SUPPLIED RECORDS —
☆ ☆ ☆

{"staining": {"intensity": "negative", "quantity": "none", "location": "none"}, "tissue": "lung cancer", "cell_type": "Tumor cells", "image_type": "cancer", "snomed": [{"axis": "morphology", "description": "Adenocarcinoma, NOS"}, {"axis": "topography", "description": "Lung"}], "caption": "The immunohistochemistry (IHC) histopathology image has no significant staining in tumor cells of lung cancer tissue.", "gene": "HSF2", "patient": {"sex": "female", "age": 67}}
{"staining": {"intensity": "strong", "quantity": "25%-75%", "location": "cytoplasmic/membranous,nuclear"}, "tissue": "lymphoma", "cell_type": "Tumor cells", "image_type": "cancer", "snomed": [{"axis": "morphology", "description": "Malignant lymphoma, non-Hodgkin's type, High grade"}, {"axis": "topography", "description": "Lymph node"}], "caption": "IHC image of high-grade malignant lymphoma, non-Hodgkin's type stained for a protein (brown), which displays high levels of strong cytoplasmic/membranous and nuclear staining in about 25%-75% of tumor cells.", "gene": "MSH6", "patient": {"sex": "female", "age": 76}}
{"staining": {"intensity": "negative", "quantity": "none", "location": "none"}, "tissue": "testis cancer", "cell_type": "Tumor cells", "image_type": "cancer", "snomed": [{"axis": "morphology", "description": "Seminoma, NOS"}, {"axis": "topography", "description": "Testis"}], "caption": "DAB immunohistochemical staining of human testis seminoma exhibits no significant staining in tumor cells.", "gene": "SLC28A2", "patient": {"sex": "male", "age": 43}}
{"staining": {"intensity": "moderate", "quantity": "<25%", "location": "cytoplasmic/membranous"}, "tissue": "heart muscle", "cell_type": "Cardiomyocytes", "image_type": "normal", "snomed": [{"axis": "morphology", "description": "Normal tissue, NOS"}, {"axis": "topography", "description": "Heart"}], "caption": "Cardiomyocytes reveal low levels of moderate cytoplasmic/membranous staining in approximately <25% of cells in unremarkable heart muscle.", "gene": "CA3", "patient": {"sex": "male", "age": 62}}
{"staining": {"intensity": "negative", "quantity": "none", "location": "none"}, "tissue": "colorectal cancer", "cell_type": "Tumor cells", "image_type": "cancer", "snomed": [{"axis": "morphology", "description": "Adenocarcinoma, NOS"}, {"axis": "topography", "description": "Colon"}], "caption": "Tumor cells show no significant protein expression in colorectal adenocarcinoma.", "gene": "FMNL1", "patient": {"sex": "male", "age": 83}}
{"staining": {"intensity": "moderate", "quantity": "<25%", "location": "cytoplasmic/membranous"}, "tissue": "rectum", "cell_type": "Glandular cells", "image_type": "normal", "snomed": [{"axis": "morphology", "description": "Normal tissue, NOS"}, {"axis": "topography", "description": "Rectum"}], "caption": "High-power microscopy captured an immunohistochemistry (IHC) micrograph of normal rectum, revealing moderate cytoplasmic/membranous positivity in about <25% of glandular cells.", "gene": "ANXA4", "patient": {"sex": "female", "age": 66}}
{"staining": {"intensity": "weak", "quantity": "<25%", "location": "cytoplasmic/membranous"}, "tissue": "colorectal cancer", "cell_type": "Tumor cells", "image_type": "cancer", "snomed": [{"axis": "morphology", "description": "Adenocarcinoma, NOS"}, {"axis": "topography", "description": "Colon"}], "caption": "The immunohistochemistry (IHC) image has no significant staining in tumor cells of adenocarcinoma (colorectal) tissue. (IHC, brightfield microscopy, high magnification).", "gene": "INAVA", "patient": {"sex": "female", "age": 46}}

☆ ☆ ☆

WHAT YOU WILL DO — Would you please give back all of the material above exactly as it stands?

WORKED SOLUTION —
{"staining": {"intensity": "negative", "quantity": "none", "location": "none"}, "tissue": "lung cancer", "cell_type": "Tumor cells", "image_type": "cancer", "snomed": [{"axis": "morphology", "description": "Adenocarcinoma, NOS"}, {"axis": "topography", "description": "Lung"}], "caption": "The immunohistochemistry (IHC) histopathology image has no significant staining in tumor cells of lung cancer tissue.", "gene": "HSF2", "patient": {"sex": "female", "age": 67}}
{"staining": {"intensity": "strong", "quantity": "25%-75%", "location": "cytoplasmic/membranous,nuclear"}, "tissue": "lymphoma", "cell_type": "Tumor cells", "image_type": "cancer", "snomed": [{"axis": "morphology", "description": "Malignant lymphoma, non-Hodgkin's type, High grade"}, {"axis": "topography", "description": "Lymph node"}], "caption": "IHC image of high-grade malignant lymphoma, non-Hodgkin's type stained for a protein (brown), which displays high levels of strong cytoplasmic/membranous and nuclear staining in about 25%-75% of tumor cells.", "gene": "MSH6", "patient": {"sex": "female", "age": 76}}
{"staining": {"intensity": "negative", "quantity": "none", "location": "none"}, "tissue": "testis cancer", "cell_type": "Tumor cells", "image_type": "cancer", "snomed": [{"axis": "morphology", "description": "Seminoma, NOS"}, {"axis": "topography", "description": "Testis"}], "caption": "DAB immunohistochemical staining of human testis seminoma exhibits no significant staining in tumor cells.", "gene": "SLC28A2", "patient": {"sex": "male", "age": 43}}
{"staining": {"intensity": "moderate", "quantity": "<25%", "location": "cytoplasmic/membranous"}, "tissue": "heart muscle", "cell_type": "Cardiomyocytes", "image_type": "normal", "snomed": [{"axis": "morphology", "description": "Normal tissue, NOS"}, {"axis": "topography", "description": "Heart"}], "caption": "Cardiomyocytes reveal low levels of moderate cytoplasmic/membranous staining in approximately <25% of cells in unremarkable heart muscle.", "gene": "CA3", "patient": {"sex": "male", "age": 62}}
{"staining": {"intensity": "negative", "quantity": "none", "location": "none"}, "tissue": "colorectal cancer", "cell_type": "Tumor cells", "image_type": "cancer", "snomed": [{"axis": "morphology", "description": "Adenocarcinoma, NOS"}, {"axis": "topography", "description": "Colon"}], "caption": "Tumor cells show no significant protein expression in colorectal adenocarcinoma.", "gene": "FMNL1", "patient": {"sex": "male", "age": 83}}
{"staining": {"intensity": "moderate", "quantity": "<25%", "location": "cytoplasmic/membranous"}, "tissue": "rectum", "cell_type": "Glandular cells", "image_type": "normal", "snomed": [{"axis": "morphology", "description": "Normal tissue, NOS"}, {"axis": "topography", "description": "Rectum"}], "caption": "High-power microscopy captured an immunohistochemistry (IHC) micrograph of normal rectum, revealing moderate cytoplasmic/membranous positivity in about <25% of glandular cells.", "gene": "ANXA4", "patient": {"sex": "female", "age": 66}}
{"staining": {"intensity": "weak", "quantity": "<25%", "location": "cytoplasmic/membranous"}, "tissue": "colorectal cancer", "cell_type": "Tumor cells", "image_type": "cancer", "snomed": [{"axis": "morphology", "description": "Adenocarcinoma, NOS"}, {"axis": "topography", "description": "Colon"}], "caption": "The immunohistochemistry (IHC) image has no significant staining in tumor cells of adenocarcinoma (colorectal) tissue. (IHC, brightfield microscopy, high magnification).", "gene": "INAVA", "patient": {"sex": "female", "age": 46}}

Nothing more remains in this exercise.